Mayoritas ulama menganggap Pancasila dan UUD 1945 sudah final. Tidak perlu diperdebatkan dan diganti dengan dasar yang lain. Diskusi soal dasar negara ini sudah lama dibahas, memakan waktu yang cukup lama, hingga pada akhirnya sebagian besar ulama di Indonesia menyepakati Pancasila dan UUD 45 sebagai dasar negara.
KH.Ahmad Siddiq mengatakan Republik Indonesia adalah bentuk upaya final seluruh nation (bangsa), teristimewa kaum muslimin, untuk mendirikan negara (kesatuan) di wilayah Nusantara. Para ulama dalam NU meyakini bahwa penerimaan Pancasila ini dimaksudkan sebagai perjuangan bangsa untuk mencapai kemakmuran dan keadilan sosial.
Meskipun demikian, sebagian kecil muslim Indonesia belum sepenuhnya menerima kesepakatan ini. Mereka masih terus memperjuangkan ideologi Islam menjadi dasar negara. Sebab, Islam menurut mereka tidak hanya mewajibkan ibadah, tetapi juga mewajibkan pendirian negara Islam.
Memang ada perbedaan di kalangan umat Islam dalam melihat politik, khususnya perihal keharusan mendirikan negara Islam. Kelompok yang menyatakan kewajian mendirikan negara Islam memahami ajaran Islam tidak hanya memuat ibadah, tetapi juga politik. Islam tidak sempurna menurut mereka, tanpa adanya sistem Islam yang diterapkan dalam sebuah negara. Sistem pemerintahan yang mereka bayangkan adalah sistem khilafah di mana seluruh wilayah umat Islam dipimpin oleh satu orang pemimpin.

···

## DAFTAR TUGAS:
**1)** Jawablah pertanyaan berikut berdasarkan teks tentang Pancasila sebagai dasar negara:
(a) Siapa yang mengatakan bahwa Republik Indonesia adalah bentuk upaya final seluruh bangsa untuk mendirikan negara kesatuan di wilayah Nusantara?
(b) Menurut sebagian kecil muslim Indonesia, selain ibadah, apa lagi yang diwajibkan Islam?
(c) Sistem pemerintahan apa yang dibayangkan oleh kelompok yang menyatakan kewajiban mendirikan negara Islam?
**2)** Terjemahkan kalimat dari teks tentang Pancasila sebagai dasar negara ini ke dalam bahasa Inggris: "Meskipun demikian, sebagian kecil muslim Indonesia belum sepenuhnya menerima kesepakatan ini."
**3)** Tuliskan lanjutan teks tentang Pancasila sebagai dasar negara, dimulai setelah kalimat terakhirnya.

## DATA TERSEDIA:

···

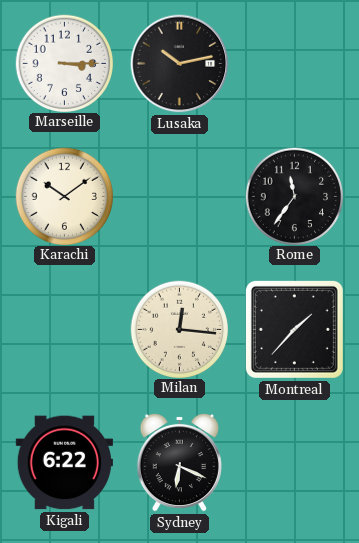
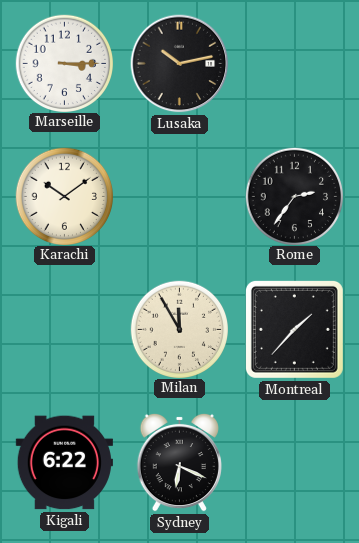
Rome: 11:36 -> 2:36
Milan: 12:16 -> 11:55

···

## JAWABAN BERURUTAN:
**1)**
(a) KH. Ahmad Siddiq.
(b) Pendirian negara Islam.
(c) Sistem khilafah, yaitu seluruh wilayah umat Islam dipimpin oleh satu orang pemimpin.

**2)** Nevertheless, a small portion of Indonesian Muslims have not yet fully accepted this agreement.

**3)**
Sementara menurut mayoritas ulama, politik bukanlah bagian dari rukun Iman. Tidak pernah kita dengar dalam rukun iman atau rukun Islam keharusan mendirikan negara Islam. Ini artinya, politik bukan bagian dari ushuluddin (ajaran pokok agama). Dalam pandangan ahlussunnah wal jamaah, urusan politik diserahkan sepenuhnya kepada manusia. Manusia dibolehkan berijtihad untuk memutuskan sistem mana yang terbaik diterapkan dalam konteksnya masing-masing. Syariat tidak mengatur bentuk formal dan detailnya, tapi yang penting sistem apapun yang dirumuskan tidak bertentangan dengan ajaran Islam.
Oleh sebab itu, pada muktamar pembaharuan pemikiran Islam yang diadakan tahun 2020 di Mesir, seluruh ulama yang hadir pada acara itu menyatakan bahwa Islam tidak mengenal istilah negara agama (teokrasi). Tidak ada dalil yang kuat dari literasi keislaman untuk mendirikan negara agama. Negara dalam pandangan Islam adalah negara modern yang demokratis dan konstitusional.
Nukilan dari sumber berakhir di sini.